*** Opening Record extracts ***

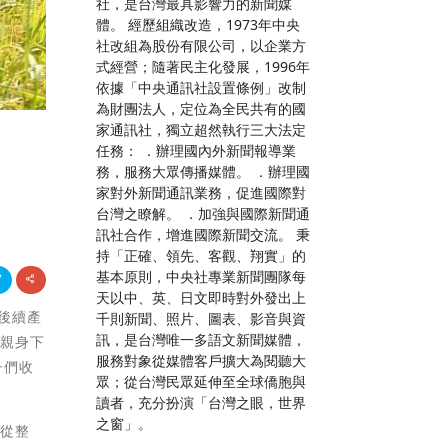
社，是台灣最具影響力的新聞媒
體。 經歷組織改造，1973年中央
社改組為股份有限公司，以企業方
式經營；隨著民主化發展，1996年
依據「中央通訊社設置條例」改制
為財團法人，定位為全民共有的國
家通訊社，獨立超然執行三大法定
任務： ．辦理國內外新聞報導業
務，服務大眾傳播媒體。 ．辦理國
家對外新聞通訊業務，促進國際對
台灣之瞭解。 ．加強與國際新聞通
訊社合作，增進國際新聞交流。 秉
持「正確、領先、客觀、翔實」的
基本原則，中央社專業新聞團隊每
天以中、英、日文即時對外發出上
及後續產
千則新聞、照片、圖表、影音與資
訊，是台灣唯一多語文新聞媒體，
割親身下
服務對象從媒體客戶擴大為閱聽大
子們收
眾；從台灣民眾延伸至全球僑胞與
讀者，充分扮演「台灣之眼，世界
之窗」。
，從整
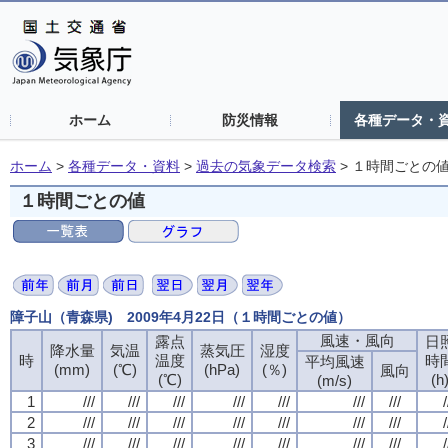
ホーム
防災情報
各種データ・
ホーム
>
各種データ・資料
>
過去の気象データ検索
>
１時間ごとの
１時間ごとの値
障子山（青森県) 2009年4月22日（１時間ごとの値）
風速・風向
風速・風向
風速・風向
風速・風向
露点
露点
露点
露点
日
日
日
日
降水量
降水量
降水量
降水量
気温
気温
気温
気温
蒸気圧
蒸気圧
蒸気圧
蒸気圧
湿度
湿度
湿度
湿度
時
時
時
時
温度
温度
温度
温度
時
時
時
時
平均風速
平均風速
平均風速
平均風速
(mm)
(mm)
(mm)
(mm)
(℃)
(℃)
(℃)
(℃)
(hPa)
(hPa)
(hPa)
(hPa)
(％)
(％)
(％)
(％)
風向
風向
風向
風向
(℃)
(℃)
(℃)
(℃)
(h
(h
(h
(h
(m/s)
(m/s)
(m/s)
(m/s)
1
1
1
1
///
///
///
///
///
///
///
///
///
///
///
///
///
///
///
///
///
///
///
///
///
///
///
///
///
///
///
///
/
/
/
/
2
2
2
2
///
///
///
///
///
///
///
///
///
///
///
///
///
///
///
///
///
///
///
///
///
///
///
///
///
///
///
///
/
/
/
/
3
3
3
3
///
///
///
///
///
///
///
///
///
///
///
///
///
///
///
///
///
///
///
///
///
///
///
///
///
///
///
///
/
/
/
/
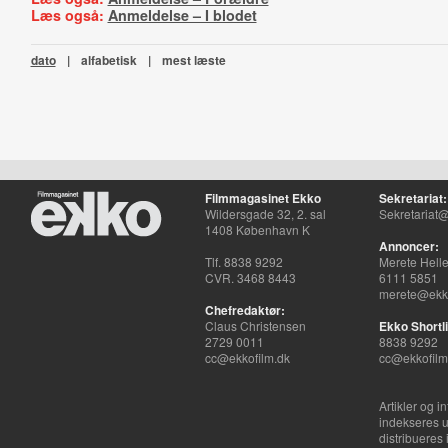
Læs også:
Anmeldelse – I blodet
dato
|
alfabetisk
|
mest læste
Filmmagasinet Ekko
Sekretariat:
Wildersgade 32, 2. sal
Sekretariat@
1408 København K
Annoncer:
Tlf. 8838 9292
Merete Hell
CVR. 3468 8443
6111 5851
merete@ekko
Chefredaktør:
Claus Christensen
Ekko Shortli
2729 0011
8838 9292
cc@ekkofilm.dk
cc@ekkofilm
Artikler og i
indekseres u
distribueres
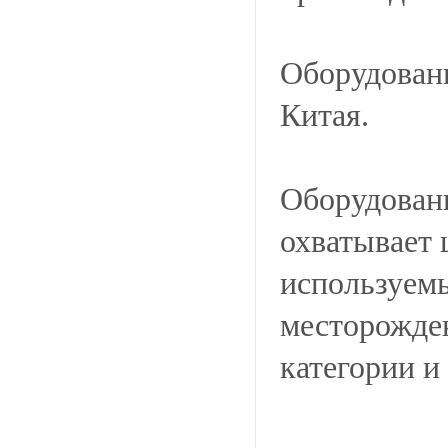
Оборудован
Китая.
Оборудован
охватывает 
используемы
месторожден
категории и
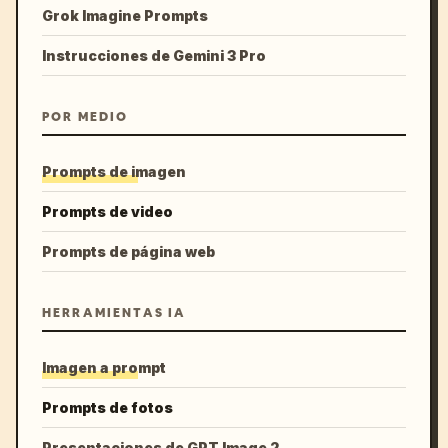
Grok Imagine Prompts
Instrucciones de Gemini 3 Pro
POR MEDIO
Prompts de imagen
Prompts de video
Prompts de página web
HERRAMIENTAS IA
Imagen a prompt
Prompts de fotos
Presentaciones de GPT Image 2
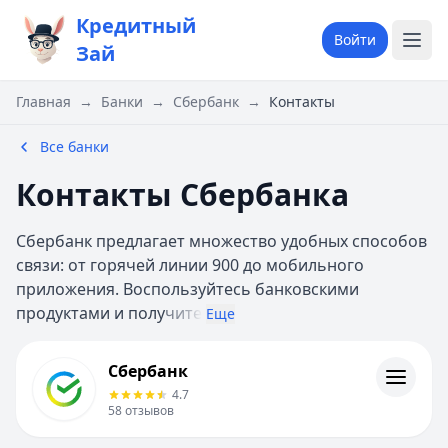
Кредитный
Войти
Зай
Главная
→
Банки
→
Сбербанк
→
Контакты
Все банки
Контакты Сбербанка
Сбербанк предлагает множество удобных способов
связи: от горячей линии 900 до мобильного
приложения. Воспользуйтесь банковскими
продуктами и полу
чите
Еще
Сбербанк
Сбербанк
Кредиты
4.7
Кредитные карты
58
отзывов
Дебетовые карты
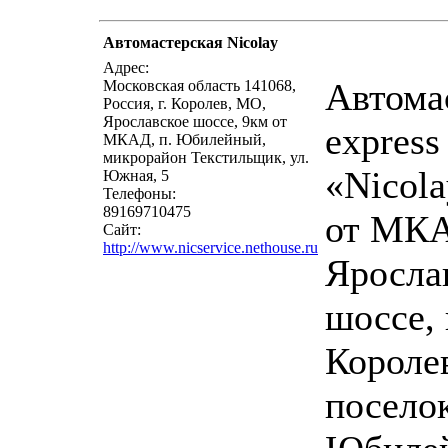
Автомастерская Nicolay
написать письмо
п
Адрес:
Автома
Московская область 141068,
Россия, г. Королев, МО,
Ярославское шоссе, 9км от
express
МКАД, п. Юбилейный,
микрорайон Текстильщик, ул.
«Nicola
Южная, 5
Телефоны:
89169710475
от МК
Сайт:
http://www.nicservice.nethouse.ru
Яросла
шоссе, 
Короле
посело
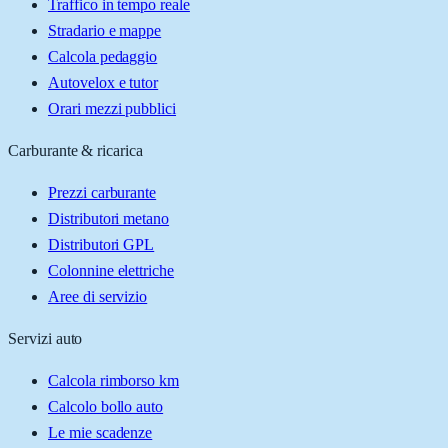
Traffico in tempo reale
Stradario e mappe
Calcola pedaggio
Autovelox e tutor
Orari mezzi pubblici
Carburante & ricarica
Prezzi carburante
Distributori metano
Distributori GPL
Colonnine elettriche
Aree di servizio
Servizi auto
Calcola rimborso km
Calcolo bollo auto
Le mie scadenze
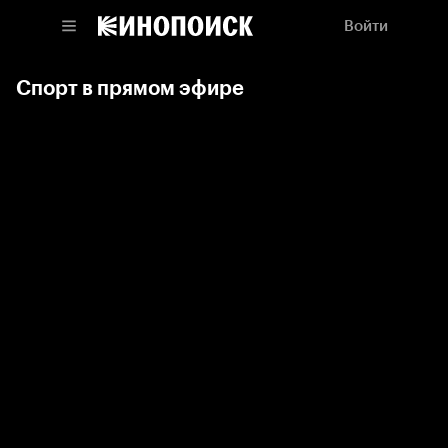
Войти
Спорт в прямом эфире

*** Closing Record extracts ***

__Exercise brief__. When an image appears in the data, skip it and output the rest exactly.

__Result__.
社，是台灣最具影響力的新聞媒
體。 經歷組織改造，1973年中央
社改組為股份有限公司，以企業方
式經營；隨著民主化發展，1996年
依據「中央通訊社設置條例」改制
為財團法人，定位為全民共有的國
家通訊社，獨立超然執行三大法定
任務： ．辦理國內外新聞報導業
務，服務大眾傳播媒體。 ．辦理國
家對外新聞通訊業務，促進國際對
台灣之瞭解。 ．加強與國際新聞通
訊社合作，增進國際新聞交流。 秉
持「正確、領先、客觀、翔實」的
基本原則，中央社專業新聞團隊每
天以中、英、日文即時對外發出上
及後續產
千則新聞、照片、圖表、影音與資
訊，是台灣唯一多語文新聞媒體，
割親身下
服務對象從媒體客戶擴大為閱聽大
子們收
眾；從台灣民眾延伸至全球僑胞與
讀者，充分扮演「台灣之眼，世界
之窗」。
，從整
ホーム
防災情報
各種データ・
ホーム
>
各種データ・資料
>
過去の気象データ検索
>
１時間ごとの
１時間ごとの値
障子山（青森県) 2009年4月22日（１時間ごとの値）
風速・風向
風速・風向
風速・風向
風速・風向
露点
露点
露点
露点
日
日
日
日
降水量
降水量
降水量
降水量
気温
気温
気温
気温
蒸気圧
蒸気圧
蒸気圧
蒸気圧
湿度
湿度
湿度
湿度
時
時
時
時
温度
温度
温度
温度
時
時
時
時
平均風速
平均風速
平均風速
平均風速
(mm)
(mm)
(mm)
(mm)
(℃)
(℃)
(℃)
(℃)
(hPa)
(hPa)
(hPa)
(hPa)
(％)
(％)
(％)
(％)
風向
風向
風向
風向
(℃)
(℃)
(℃)
(℃)
(h
(h
(h
(h
(m/s)
(m/s)
(m/s)
(m/s)
1
1
1
1
///
///
///
///
///
///
///
///
///
///
///
///
///
///
///
///
///
///
///
///
///
///
///
///
///
///
///
///
/
/
/
/
2
2
2
2
///
///
///
///
///
///
///
///
///
///
///
///
///
///
///
///
///
///
///
///
///
///
///
///
///
///
///
///
/
/
/
/
3
3
3
3
///
///
///
///
///
///
///
///
///
///
///
///
///
///
///
///
///
///
///
///
///
///
///
///
///
///
///
///
/
/
/
/
Læs også:
Anmeldelse – I blodet
dato
|
alfabetisk
|
mest læste
Filmmagasinet Ekko
Sekretariat:
Wildersgade 32, 2. sal
Sekretariat@
1408 København K
Annoncer:
Tlf. 8838 9292
Merete Hell
CVR. 3468 8443
6111 5851
merete@ekko
Chefredaktør:
Claus Christensen
Ekko Shortli
2729 0011
8838 9292
cc@ekkofilm.dk
cc@ekkofilm
Artikler og i
indekseres u
distribueres
Оборудован
Китая.
Оборудован
охватывает 
используемы
месторожден
категории и
Grok Imagine Prompts
Instrucciones de Gemini 3 Pro
POR MEDIO
Prompts de imagen
Prompts de video
Prompts de página web
HERRAMIENTAS IA
Imagen a prompt
Prompts de fotos
Presentaciones de GPT Image 2
Кредитный
Войти
Зай
Главная
→
Банки
→
Сбербанк
→
Контакты
Все банки
Контакты Сбербанка
Сбербанк предлагает множество удобных способов
связи: от горячей линии 900 до мобильного
приложения. Воспользуйтесь банковскими
продуктами и полу
чите
Еще
Сбербанк
Сбербанк
Кредиты
4.7
Кредитные карты
58
отзывов
Дебетовые карты
Автомастерская Nicolay
написать письмо
п
Адрес:
Автома
Московская область 141068,
Россия, г. Королев, МО,
Ярославское шоссе, 9км от
express
МКАД, п. Юбилейный,
микрорайон Текстильщик, ул.
«Nicola
Южная, 5
Телефоны:
89169710475
от МК
Сайт:
http://www.nicservice.nethouse.ru
Яросла
шоссе, 
Короле
посело
Traffico in tempo reale
Stradario e mappe
Calcola pedaggio
Autovelox e tutor
Orari mezzi pubblici
Carburante & ricarica
Prezzi carburante
Distributori metano
Distributori GPL
Colonnine elettriche
Aree di servizio
Servizi auto
Calcola rimborso km
Calcolo bollo auto
Le mie scadenze
Войти
Спорт в прямом эфире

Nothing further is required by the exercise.